Zamora stressed that the adoption of new technologies should not be seen as merely a threat and part of a disruption in the traditional value chain. Instead, it should be viewed as a tool for boosting competitiveness.

For the first time in the history of ICTs, consumers are utilizing technologies at home that are more advanced and accessible than those typically used in the workplace. This shift, in which people suddenly have significant knowledge of the use and benefits of ICT tools and services, is driving social change. This, in turn, is having a direct impact on how companies are organized and how they relate to their clients.

Paradigm shift

Social networks, smart phones, Big Data and the cloud are key components of this new digital era. Moreover, the capacity to process information is advancing at an unprecedented pace, he said. Technology is also blurring the line between professional and personal life.

“This is taking us to a new paradigm. Without knowledge of the possibilities that new technologies offer, executives cannot set out a viable strategy for their companies,” he said.

Consumerization is altering flows of information, as well as specific social norms. Zamora stressed that companies need to leverage the benefits that ICTs offer so they can move ahead of rivals and increase competitiveness.

He went on to describe how tools such as email, Google and its multiple applications and Facebook have now become a fundamental aspect of the future of many firms. “Have we seen the full potential of social networks? I believe we will also see the rise of corporate social networks.”

The post-PC era

New technologies and the vast possibilities offered by Web 2.0 facilitate bidirectional communication, in which customers have the chance to express their opinions directly to companies during every interaction. He noted that society has entered the post-PC era, when mobile platforms are gaining ground over traditional PCs.

“This means that we are giving greater decision power to customers and employees, and it implies an atomization of business processes and an increase in competitiveness,” he said. In this context, “digital natives” – people who were born after the advent of ICTs – are gaining greater importance. This new generation will soon transform into new customers and employees, and therefore have a greater impact on business activities.
What will be the consequences of the consumerization of ICTs? Zamora noted that the consumer will have greater capacity to make decisions in real time; employees will look for greater participation and control in business processes; citizens will seek greater interaction with politicians; and clients will use social networks to adopt brands.

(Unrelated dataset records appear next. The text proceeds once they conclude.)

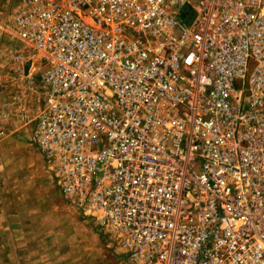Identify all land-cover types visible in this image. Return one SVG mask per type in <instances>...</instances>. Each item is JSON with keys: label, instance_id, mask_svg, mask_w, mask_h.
Segmentation results:
<instances>
[{"label": "built area", "instance_id": "built-area-1", "mask_svg": "<svg viewBox=\"0 0 264 264\" xmlns=\"http://www.w3.org/2000/svg\"><path fill=\"white\" fill-rule=\"evenodd\" d=\"M13 27L31 141L131 264H264V0H19Z\"/></svg>", "mask_w": 264, "mask_h": 264}, {"label": "rangeland", "instance_id": "rangeland-1", "mask_svg": "<svg viewBox=\"0 0 264 264\" xmlns=\"http://www.w3.org/2000/svg\"><path fill=\"white\" fill-rule=\"evenodd\" d=\"M16 8L17 2L9 0L6 18L0 23L17 41L13 36ZM21 48L16 43L2 49L0 46V218L19 223V236L8 241L15 247L16 255L6 261L131 264L119 240L96 227L92 216L75 199L61 192L31 141L34 118L39 104L44 103V94L37 81L32 84L18 75L14 56ZM254 65V59L249 58L243 77L233 82L234 88L242 90L245 96L249 94L248 80Z\"/></svg>", "mask_w": 264, "mask_h": 264}, {"label": "crops", "instance_id": "crops-1", "mask_svg": "<svg viewBox=\"0 0 264 264\" xmlns=\"http://www.w3.org/2000/svg\"><path fill=\"white\" fill-rule=\"evenodd\" d=\"M15 2H17V4H18L19 0H15ZM8 4H9V0H0V21L2 19L6 18L7 11H8ZM10 5L12 6V2ZM14 12H13V14H15ZM6 29L7 28H5V26L0 23V41H1L0 46H1V49L4 46L10 47L14 43L22 45L21 41L12 40L11 36L7 34ZM11 35H13V34L11 33ZM42 105H43V103L41 101V104H39V109L42 107ZM30 111H33V110L31 109ZM35 111L36 110H34L33 112H35ZM33 126H34V123H33ZM91 220L93 221V224L96 227H98L92 217H91ZM85 222L88 224H91V221L89 219H86ZM68 224H69V222H68ZM18 225H19L18 221L8 222V221H6L5 218H3V219L0 218V264H7L8 262L6 261V258L7 257L12 258L13 256L16 255L15 247L12 246V243H9L8 241L10 239H13V237H16V239H17V237L19 236V233H17V229H16L19 227ZM98 228H100V227H98ZM44 231L46 232L47 228H45ZM9 248H12L13 251H12V249L9 250Z\"/></svg>", "mask_w": 264, "mask_h": 264}, {"label": "bare ground", "instance_id": "bare-ground-1", "mask_svg": "<svg viewBox=\"0 0 264 264\" xmlns=\"http://www.w3.org/2000/svg\"><path fill=\"white\" fill-rule=\"evenodd\" d=\"M30 65H26L25 67H24V72L26 73L25 75H27L29 72H30Z\"/></svg>", "mask_w": 264, "mask_h": 264}]
</instances>
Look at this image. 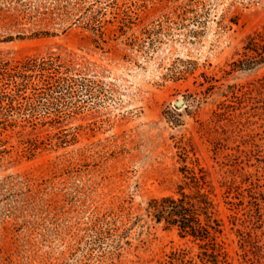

The power of ICTs is unquestionable, he said. While the radio took 38 years to reach an audience of 50 million people, the Internet took just four years to reach this number. Facebook did it in just two years. Today more than 1 billion people use the network founded by Mark Zuckerberg. Against this background, a key challenge for executives is to identify ways to manage cultural changes and adapt their organizations accordingly, Zamora concluded.